Some Generalizations from the “Fiscal Cliff” Negotiation
Here are a few observations, from my perspective, about the December 2012/January 2013 “Fiscal Cliff” negotiations, which maybe one can generalize as also applicable to many mediated/negotiated settlements:
∙ One side generally has more leverage than the other.
∙ The side with leverage still needs to “give in” to some degree in order for the other side to “save face.”
∙ Each side must give up something to get something.
∙ Neither side gets its ideal outcome but rather an outcome that both sides sometimes can just barely tolerate, which everybody dislikes to some degree.
∙ Neither side gets what solely works for that side; both sides must share the benefits/burdens in some fashion.
∙ When the benefits are perceived as greater as a result of the negotiated deal than otherwise, the deal will happen.
∙ When the risks of not doing the deal are perceived as greater than making the deal, the deal will happen.
∙ Those individuals who are not participating firsthand in the negotiations and feeling the tug of the exchange may criticize and/or endanger the deal.

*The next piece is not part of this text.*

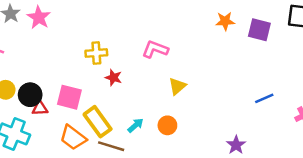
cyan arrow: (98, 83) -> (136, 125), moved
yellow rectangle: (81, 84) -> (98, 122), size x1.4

∙ It is OK to change course, i.e., to change one’s mind.
∙ Try not to paint yourself into a corner or you may get stuck.
∙ If you can’t do the whole deal, sometimes a partial deal may be better than no deal at all.
∙ There is nothing like a real deadline to make the deal happen.
This is my perception of what occurred in the latest “Fiscal Cliff” negotiations, but I think these generalizations have broader application in the world of mediation.